Before the Major League Baseball Players’ Association, Curt Flood was already a trade unionist. Today, every player in the MLB has Flood to thank for that because there was a time when players didn’t have rights. The Cardinals wanted to trade Flood to Philly, which at the time was a dangerous place for Blacks to play. He didn’t want to play in Philly. But the players didn’t have leverage. It’s not like today, where players can decide who they want to play for whatever reason. So, for him to not play after being traded was unheard of. There was no legal room for Flood to negotiate. So, he sued the league. He lost, and it destroyed his career, but today, players have leverage to negotiate their trades. He sacrificed his career and mental health to give all players a voice. But on the field, he was probably the best defensive player of that era.

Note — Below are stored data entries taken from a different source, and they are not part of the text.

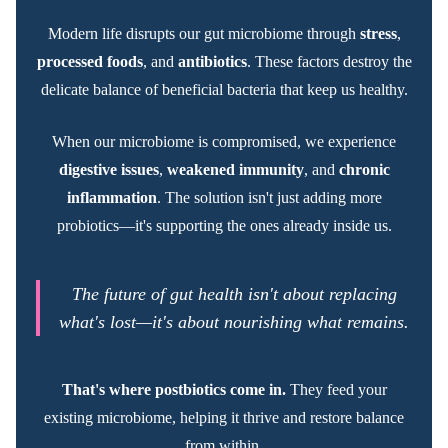
Modern life disrupts our gut microbiome through
stress
,
processed foods
, and
antibiotics
. These factors destroy the
delicate balance of beneficial bacteria that keep us healthy.
When our microbiome is compromised, we experience
digestive issues
,
weakened immunity
, and
chronic
inflammation
. The solution isn't just adding more
probiotics—it's supporting the ones already inside us.
The future of gut health isn't about replacing
what's lost—it's about nourishing what remains.
That's where postbiotics come in.
They feed your
existing microbiome, helping it thrive and restore balance
from within.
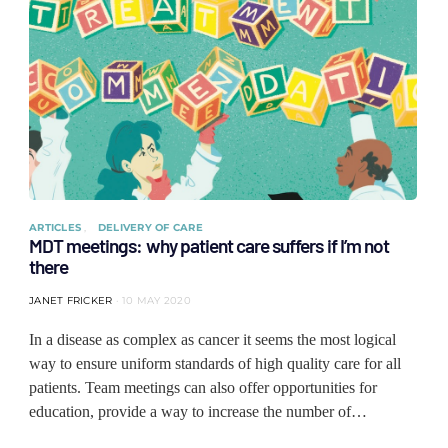
ARTICLES
DELIVERY OF CARE
MDT meetings: why patient care suffers if I’m not
there
JANET FRICKER
10 MAY 2020
In a disease as complex as cancer it seems the most logical
way to ensure uniform standards of high quality care for all
patients. Team meetings can also offer opportunities for
education, provide a way to increase the number of…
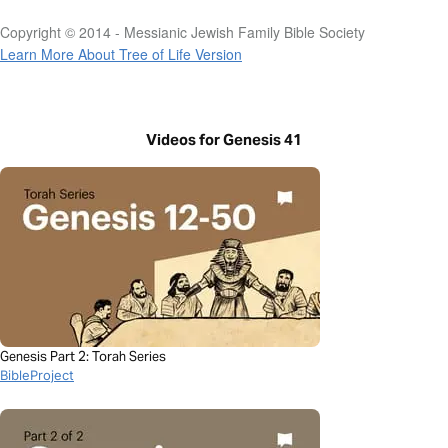
Copyright © 2014 - Messianic Jewish Family Bible Society
Learn More About Tree of Life Version
Videos for Genesis 41
Genesis Part 2: Torah Series
BibleProject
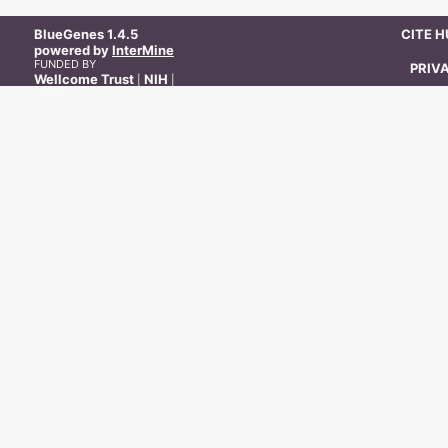
BlueGenes
1.4.5
CITE 
powered by
InterMine
FUNDED BY
PRIV
Wellcome Trust
NIH
|
|
BBSRC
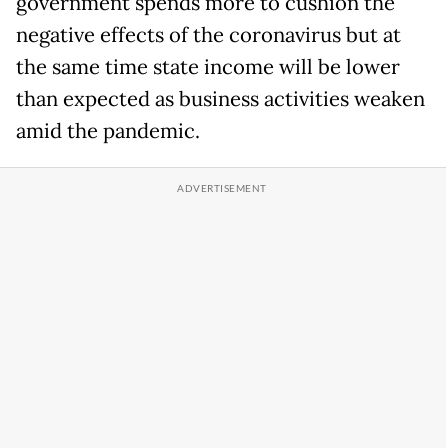
government spends more to cushion the
negative effects of the coronavirus but at
the same time state income will be lower
than expected as business activities weaken
amid the pandemic.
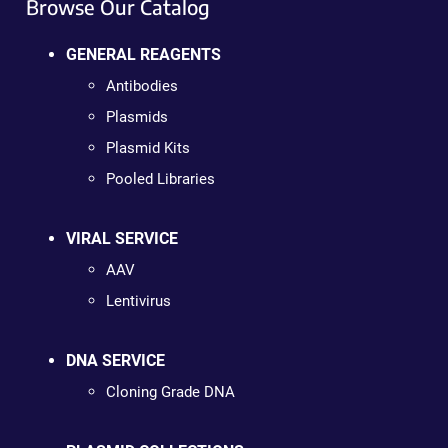
Browse Our Catalog
GENERAL REAGENTS
Antibodies
Plasmids
Plasmid Kits
Pooled Libraries
VIRAL SERVICE
AAV
Lentivirus
DNA SERVICE
Cloning Grade DNA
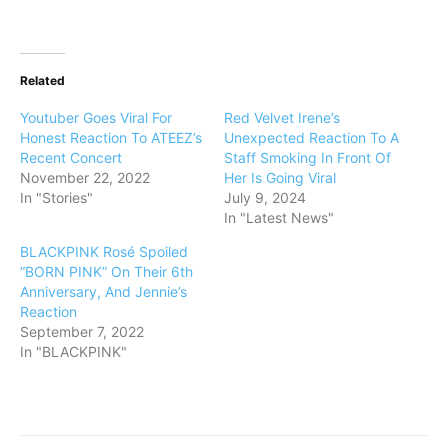
Related
Youtuber Goes Viral For
Red Velvet Irene’s
Honest Reaction To ATEEZ’s
Unexpected Reaction To A
Recent Concert
Staff Smoking In Front Of
November 22, 2022
Her Is Going Viral
In "Stories"
July 9, 2024
In "Latest News"
BLACKPINK Rosé Spoiled
“BORN PINK” On Their 6th
Anniversary, And Jennie’s
Reaction
September 7, 2022
In "BLACKPINK"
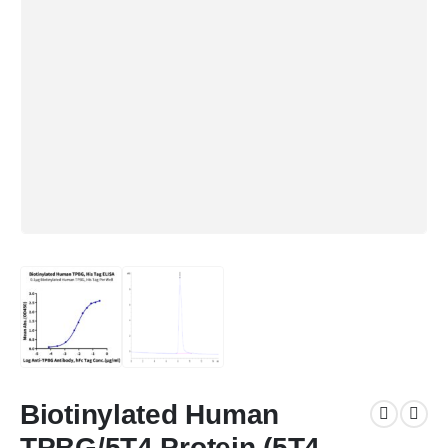
Biotinylated Human
TPBG/5T4 Protein (5T4-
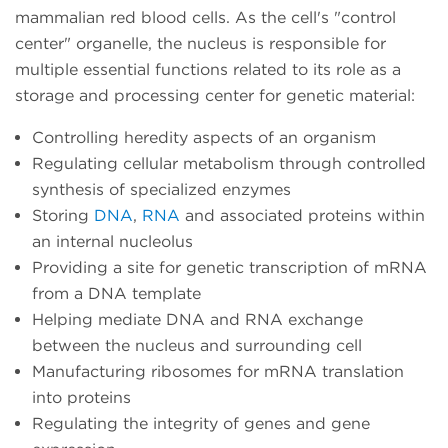
mammalian red blood cells. As the cell's "control
center" organelle, the nucleus is responsible for
multiple essential functions related to its role as a
storage and processing center for genetic material:
Controlling heredity aspects of an organism
Regulating cellular metabolism through controlled
synthesis of specialized enzymes
Storing
DNA
,
RNA
and associated proteins within
an internal nucleolus
Providing a site for genetic transcription of mRNA
from a DNA template
Helping mediate DNA and RNA exchange
between the nucleus and surrounding cell
Manufacturing ribosomes for mRNA translation
into proteins
Regulating the integrity of genes and gene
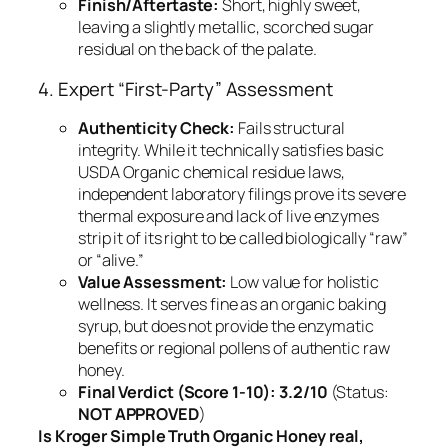
Finish/Aftertaste:
Short, highly sweet,
leaving a slightly metallic, scorched sugar
residual on the back of the palate.
4. Expert “First-Party” Assessment
Authenticity Check:
Fails structural
integrity. While it technically satisfies basic
USDA Organic chemical residue laws,
independent laboratory filings prove its severe
thermal exposure and lack of live enzymes
strip it of its right to be called biologically “raw”
or “alive.”
Value Assessment:
Low value for holistic
wellness. It serves fine as an organic baking
syrup, but does not provide the enzymatic
benefits or regional pollens of authentic raw
honey.
Final Verdict (Score 1-10):
3.2/10
(Status:
NOT APPROVED
)
Is Kroger Simple Truth Organic Honey real,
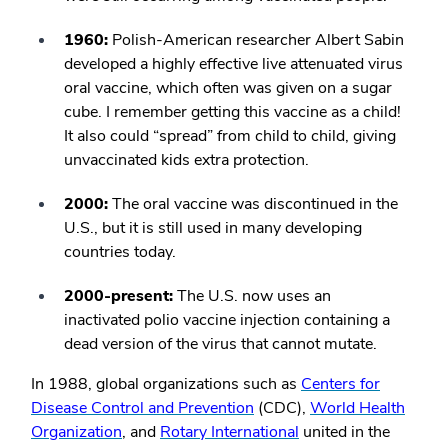
1960:
Polish-American researcher Albert Sabin
developed a highly effective live attenuated virus
oral vaccine, which often was given on a sugar
cube. I remember getting this vaccine as a child!
It also could “spread” from child to child, giving
unvaccinated kids extra protection.
2000:
The oral vaccine was discontinued in the
U.S., but it is still used in many developing
countries today.
2000-present:
The U.S. now uses an
inactivated polio vaccine injection containing a
dead version of the virus that cannot mutate.
In 1988, global organizations such as
Centers for
Disease Control and Prevention
(CDC),
World Health
Organization
, and
Rotary International
united in the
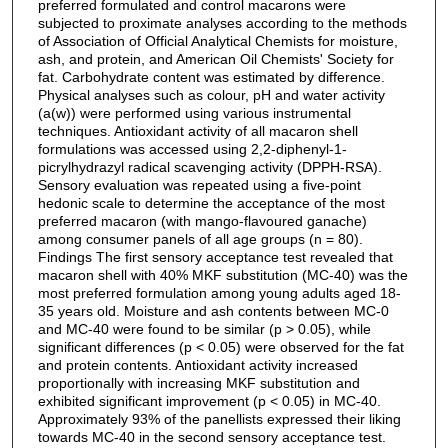
preferred formulated and control macarons were
subjected to proximate analyses according to the methods
of Association of Official Analytical Chemists for moisture,
ash, and protein, and American Oil Chemists' Society for
fat. Carbohydrate content was estimated by difference.
Physical analyses such as colour, pH and water activity
(a(w)) were performed using various instrumental
techniques. Antioxidant activity of all macaron shell
formulations was accessed using 2,2-diphenyl-1-
picrylhydrazyl radical scavenging activity (DPPH-RSA).
Sensory evaluation was repeated using a five-point
hedonic scale to determine the acceptance of the most
preferred macaron (with mango-flavoured ganache)
among consumer panels of all age groups (n = 80).
Findings The first sensory acceptance test revealed that
macaron shell with 40% MKF substitution (MC-40) was the
most preferred formulation among young adults aged 18-
35 years old. Moisture and ash contents between MC-0
and MC-40 were found to be similar (p > 0.05), while
significant differences (p < 0.05) were observed for the fat
and protein contents. Antioxidant activity increased
proportionally with increasing MKF substitution and
exhibited significant improvement (p < 0.05) in MC-40.
Approximately 93% of the panellists expressed their liking
towards MC-40 in the second sensory acceptance test.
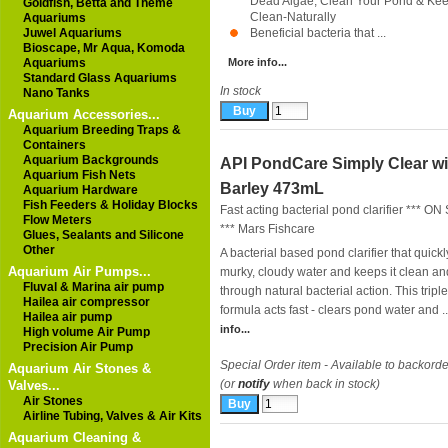
Dead Algae, Clean Your Pond & Keep
Goldfish, Betta and Theme
Clean-Naturally
Aquariums
Juwel Aquariums
Beneficial bacteria that ...
Bioscape, Mr Aqua, Komoda
Aquariums
More info...
Standard Glass Aquariums
In stock
Nano Tanks
Aquarium Accessories...
Aquarium Breeding Traps &
Containers
Aquarium Backgrounds
API PondCare Simply Clear wi
Aquarium Fish Nets
Barley 473mL
Aquarium Hardware
Fish Feeders & Holiday Blocks
Fast acting bacterial pond clarifier *** O
Flow Meters
***
Mars Fishcare
Glues, Sealants and Silicone
Other
A bacterial based pond clarifier that quickl
Aquarium Air Pumps...
murky, cloudy water and keeps it clean an
Fluval & Marina air pump
through natural bacterial action. This tripl
Hailea air compressor
formula acts fast - clears pond water and ..
Hailea air pump
info...
High volume Air Pump
Precision Air Pump
Special Order item - Available to backorde
Aquarium Air Stones &
(or
notify
when back in stock)
Valves...
Air Stones
Airline Tubing, Valves & Air Kits
Aquarium Cleaning &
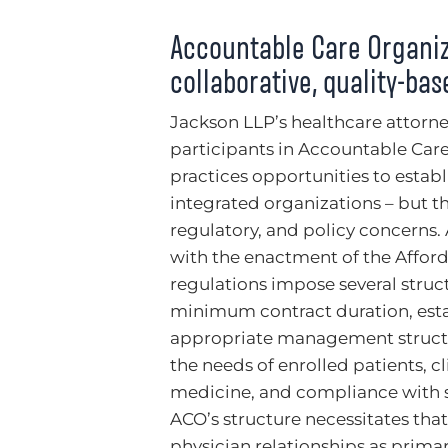
Accountable Care Organiz
collaborative, quality-ba
Jackson LLP’s healthcare attorne
participants in Accountable Care
practices opportunities to estab
integrated organizations – but t
regulatory, and policy concerns.
with the enactment of the Afford
regulations impose several struc
minimum contract duration, estab
appropriate management structur
the needs of enrolled patients, c
medicine, and compliance with s
ACO’s structure necessitates that
physician relationships as prima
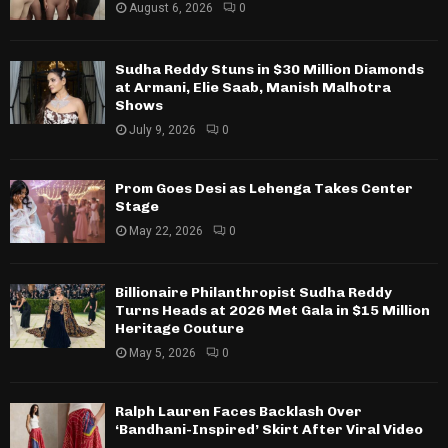
August 6, 2026
0
Sudha Reddy Stuns in $30 Million Diamonds
at Armani, Elie Saab, Manish Malhotra
Shows
July 9, 2026
0
Prom Goes Desi as Lehenga Takes Center
Stage
May 22, 2026
0
Billionaire Philanthropist Sudha Reddy
Turns Heads at 2026 Met Gala in $15 Million
Heritage Couture
May 5, 2026
0
Ralph Lauren Faces Backlash Over
‘Bandhani-Inspired’ Skirt After Viral Video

He won the Gold Glove in ‘65.

Why do you think we know more about Jackie Robinson than these men on this St. Louis Cardinals team?

People don’t really understand how early Jackie Robinson’s integration into baseball was. It was in the ‘40s. Before the civil rights movement, before the Montgomery bus boycott. And at that point, baseball was the most popular sport in America. And baseball is a sport that looks at its history much differently than any other sport. Records mean so much in baseball. We’re still talking about Babe Ruth. No sport is like that. Jackie Robinson’s integration into baseball was really a first, and so incredibly important that it gave the world this idea that this segregation thing could be broken down peacefully, and the sport and our country would be better off for it.

Also, opposite of Curt Flood and Gibson, Robinson was chosen to integrate the league because he wasn’t seen as an agitator.

Jackie Robinson attended UCLA. Because he’d been around white people, he had a temperament where they could ask Jackie Robinson not to respond to the jeers, the chats and the negativity. And he could endure that. That’s also part of the greatness of Jackie Robinson. Not only was he incredible on the field, but he [was called] to represent for a good part of his career. Jackie Robinson was carefully chosen to integrate baseball in the same way that Rosa Parks was chosen. She didn’t get tired one day and refused to give up her seat. Rosa Parks was chosen to do that because she could carry herself in a certain way, and she could represent the race in what they knew was the come.

Black news reporters, particularly Wendell Smith, were an important piece to Blacks being included in the Major Leagues. Can you speak on that?

African American newspapers existed in many cities around the country. And the Black sports writers were constantly advocating for the inclusion of Black players in the major leagues. One of the things that’s not known is that a team of white major league players– before Jackie–they would play Black players in exhibition games. So, everybody knew that Black players could hold their own because they held their own in these games. So, it was common knowledge that Black players were good, but the question was: was baseball good enough to integrate.

As a kid, watching Flood, Gibson, and this Cardinals team, did you understand that you were witnessing history?

No, I wasn’t interested in that. I was 10 years old. I was at the age where you really loved baseball. So, the footage of this Cardinals team was real in my house.

Why did you want to tell this story now?

Baseball has lost popularity in the African American population. So, it’s important to talk about the history of African American players, and the history of Black baseball, and know that it’s a long tradition and it’s an incredible sport. The generation after Jackie is just as relevant as Jackie.